Later in the same week, Penny Sharpe MLC introduced her ‘exclusion zone’ bill into NSW Parliament. In her second reading speech, Ms Sharpe spoke to the rationale behind the proposed legislation.

She said that women were “subjected to harassment and intimidation” as they attempted to enter abortion clinics, commenting that this type of harassment and intimidation of anyone is always unacceptable, and that “reproductive health clinics” should not be seen differently.

Ms Sharpe did not see the irony that in the same week, a group which included a representative from her office, harassed and intimidated Massgoers as they exited the Cathedral. Despite her comments in Parliament, Ms Sharpe appears to believe that women accessing “reproductive health clinics” should indeed be seen differently, because she is trying to provide them a special class of protection she will not extend to those wanting to attend on Sunday.

Ms Sharpe then told Parliament that women seeking abortion were forced to “run the gauntlet of people who try to stop them with physical harassment and verbal abuse” and were sometimes filmed during the process.
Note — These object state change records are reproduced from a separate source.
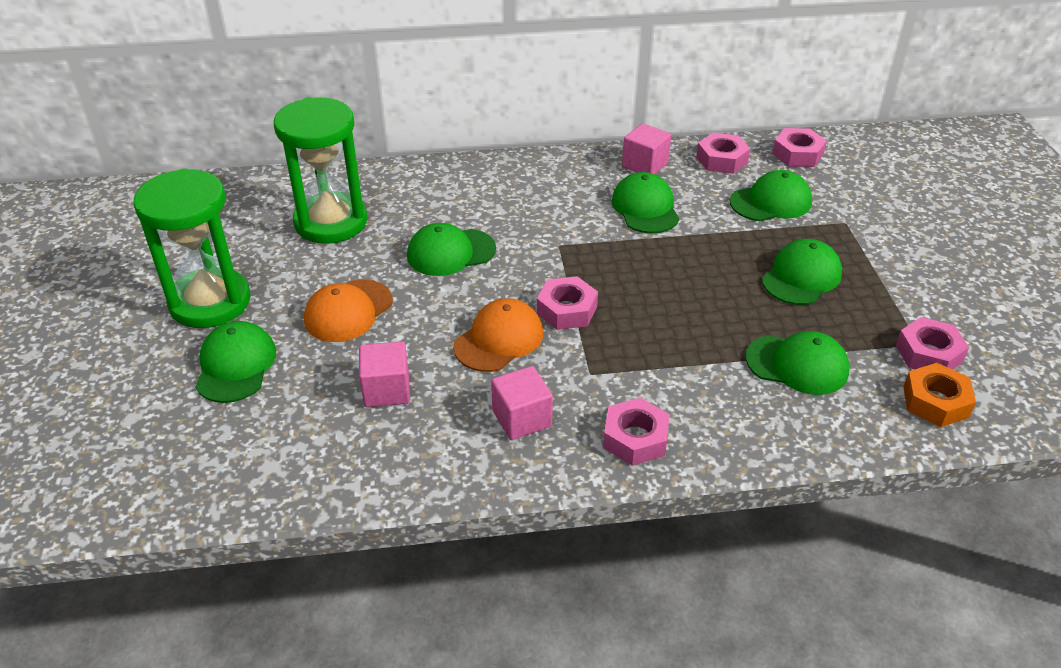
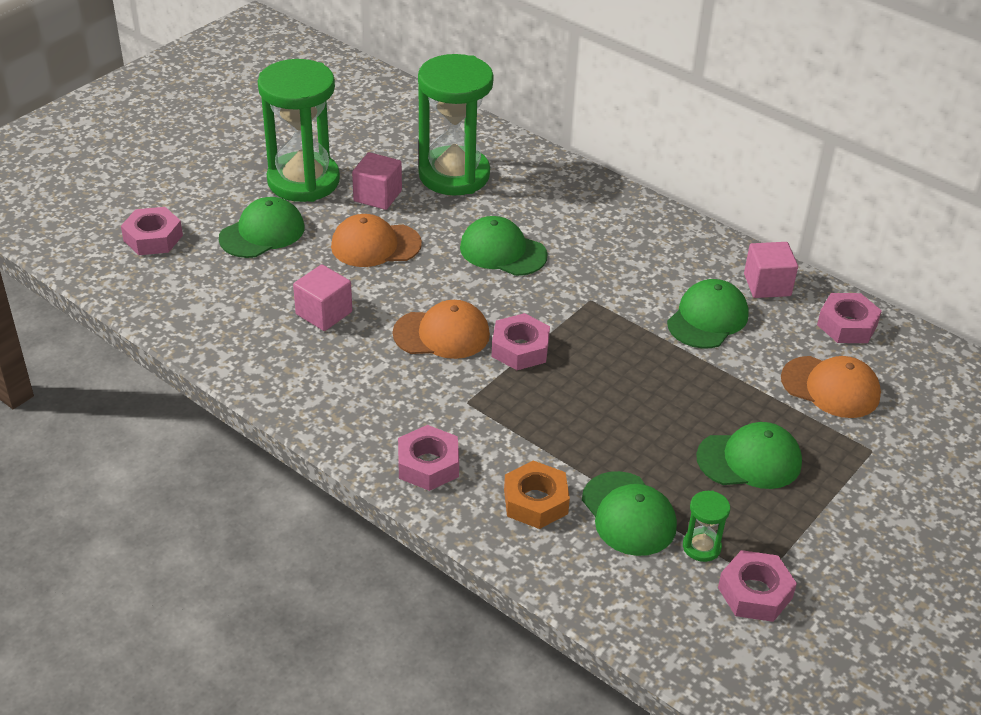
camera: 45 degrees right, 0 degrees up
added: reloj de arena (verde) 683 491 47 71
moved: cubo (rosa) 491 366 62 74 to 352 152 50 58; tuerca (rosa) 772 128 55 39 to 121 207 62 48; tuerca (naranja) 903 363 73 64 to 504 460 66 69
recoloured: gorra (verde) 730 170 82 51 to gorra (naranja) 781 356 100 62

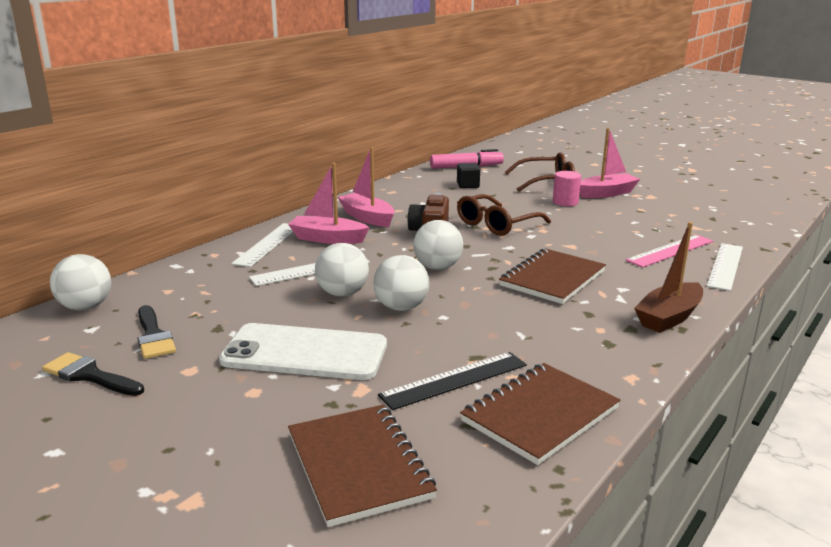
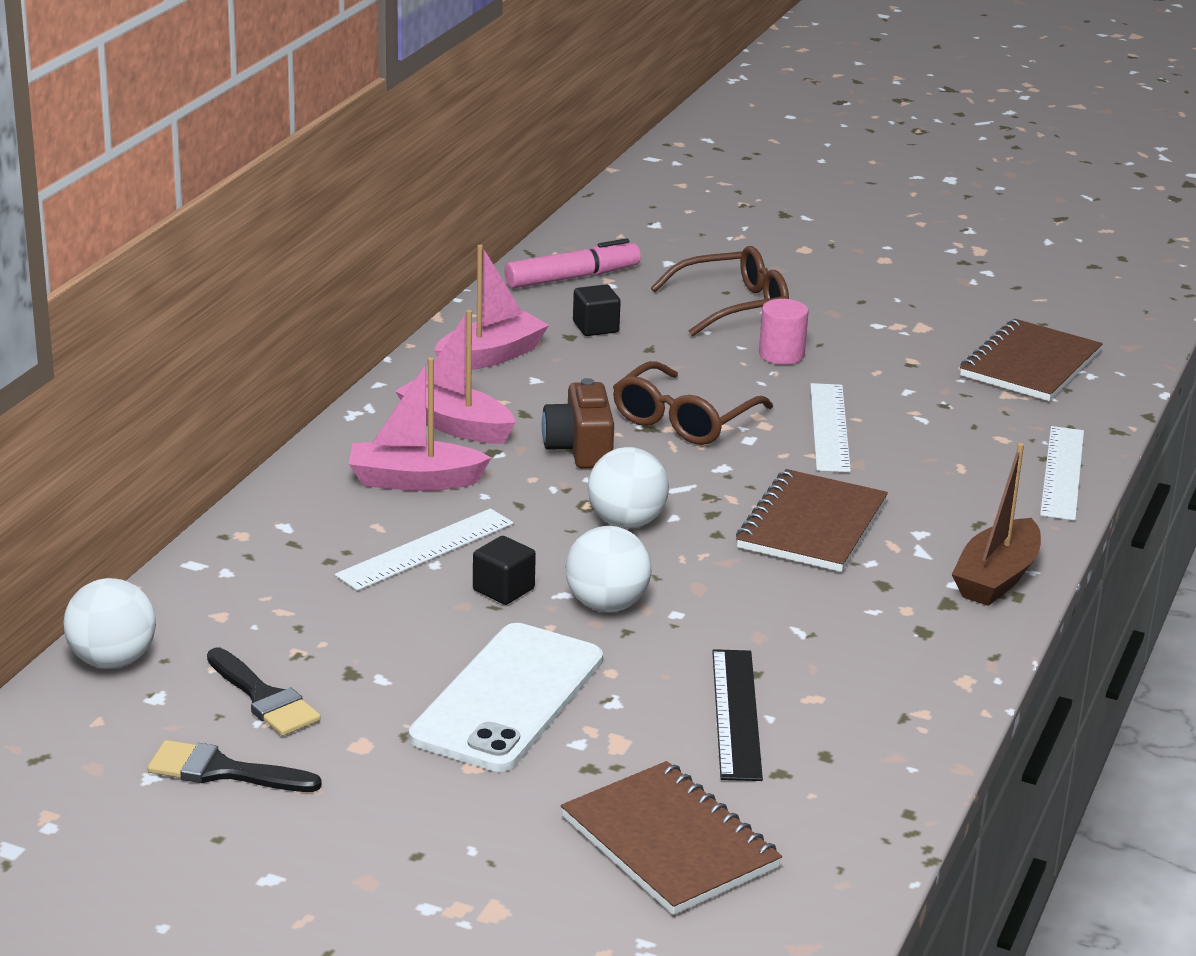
camera: 15 degrees left, 5 degrees up
removed: regla (rosa) 626 235 87 33
moved: regla (blanco) 231 223 62 44 to 810 383 41 89; cuaderno (marrón) 460 363 160 102 to 960 319 143 82; barco (rosa) 580 128 60 70 to 434 245 115 125
replaced: pelota (blanco) 315 243 54 54 to cubo (negro) 473 536 63 69
turned: móvil (blanco) 219 323 168 57 = 409 623 194 149 60 degrees counterclockwise; regla (negro) 378 352 149 58 = 712 649 51 132 45 degrees counterclockwise

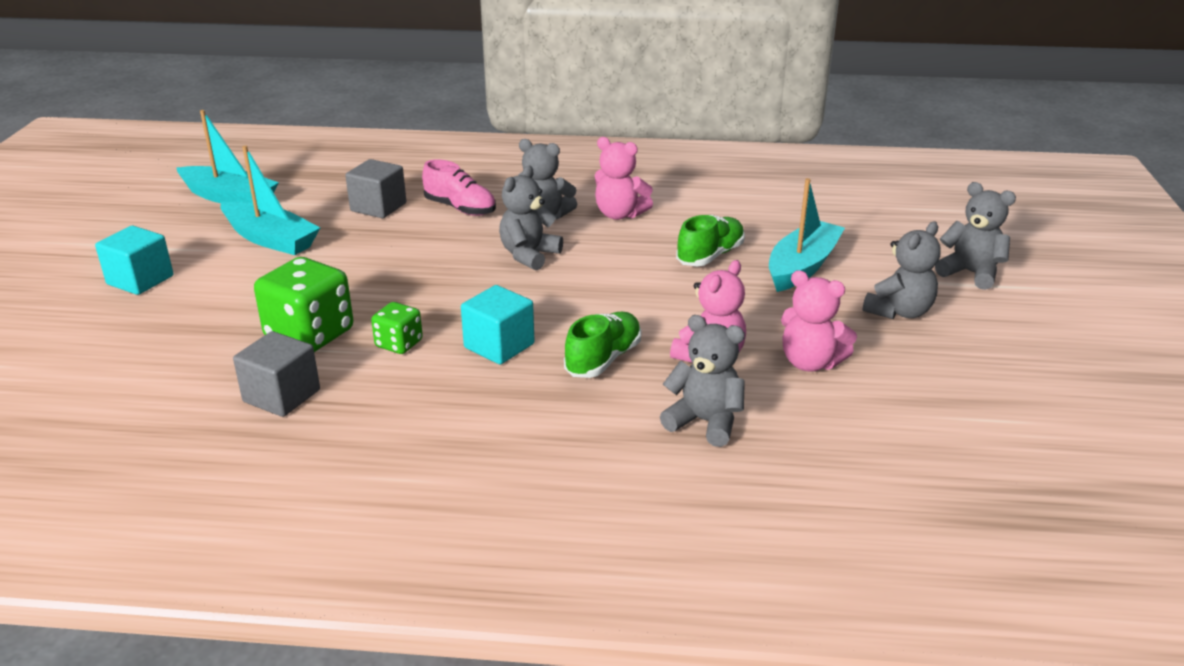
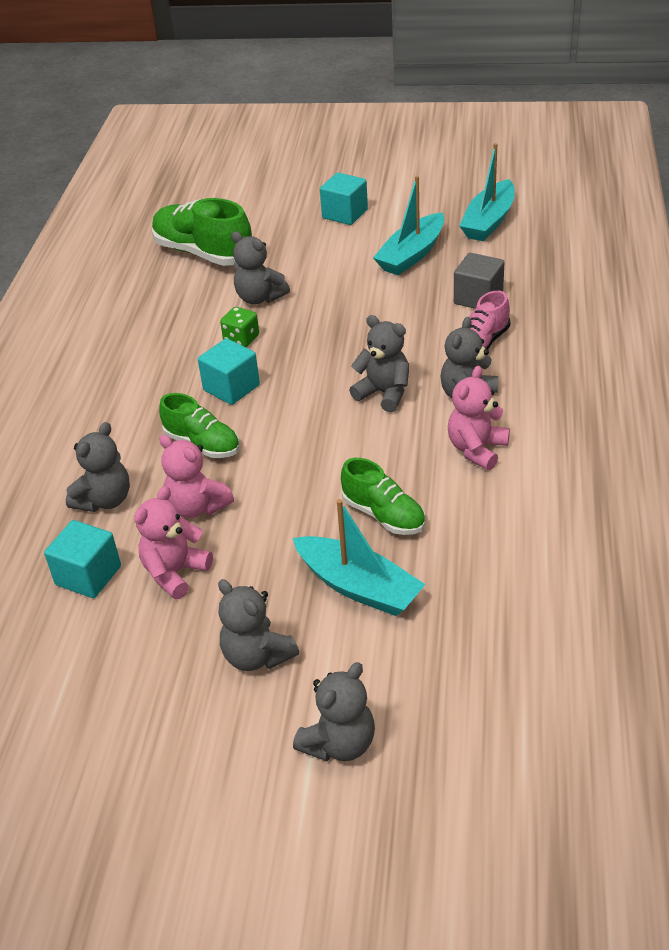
camera: 95 degrees right, 10 degrees up
removed: cubo (gris) 233 331 87 86
added: cubo (turquesa) 44 520 77 78; zapato (verde) 152 198 100 68
replaced: dado (verde) 254 257 99 95 to osito (gris) 232 231 58 73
Day of the Unborn Child enthusiasts listen to speeches from pro-life leaders. PHOTO: Giovanni Portelli

Not only are her statements a gross misrepresentation of the conduct of those who pray outside abortion clinics, they also describe exactly the behaviour of the pro-abortion activists which I myself experienced outside St Mary’s Cathedral a few days earlier.

Ms Sharpe went on to say that the bill would not prevent people from holding, expressing or protesting their views on abortion, but that it would ensure it did not happen around abortion clinics.

If Ms Sharpe really did believe it was acceptable for a person to oppose abortion, provided they did not do so within 150 metres of an abortion clinic, it is curious that she allowed a representative from her office to attempt to disrupt both the Mass at the Cathedral and the peaceful procession to Parliament House afterwards.

Surely those involved in the Day of the Unborn Child were expressing their views in the exact manner Ms Sharpe foresees as permissible if she gets her way, but she sent a staffer to represent her at the protest anyway.

The push for exclusion zones has never been about the conduct of the individuals keeping vigil outside abortion clinics; it has been about their opinion. The violence and intimidation of which Ms Sharpe accuses vigilkeepers is already prohibited under NSW criminal law.

But Ms Sharpe’s proposed laws go further, and if passed, could result in a person who is standing in prayer across the street from an abortion clinic (like in the 40 Days for Life campaign) being fined up to $16,500 and imprisoned for up to 12 months.

Ms Sharpe doesn’t want to protect women from harassment; she wants to protect abortion from public opinion. That’s why her proposed legislation only deals with conduct occurring around abortion clinics and not around Cathedrals and why she sent a staffer to disrupt a Mass and prayerful procession.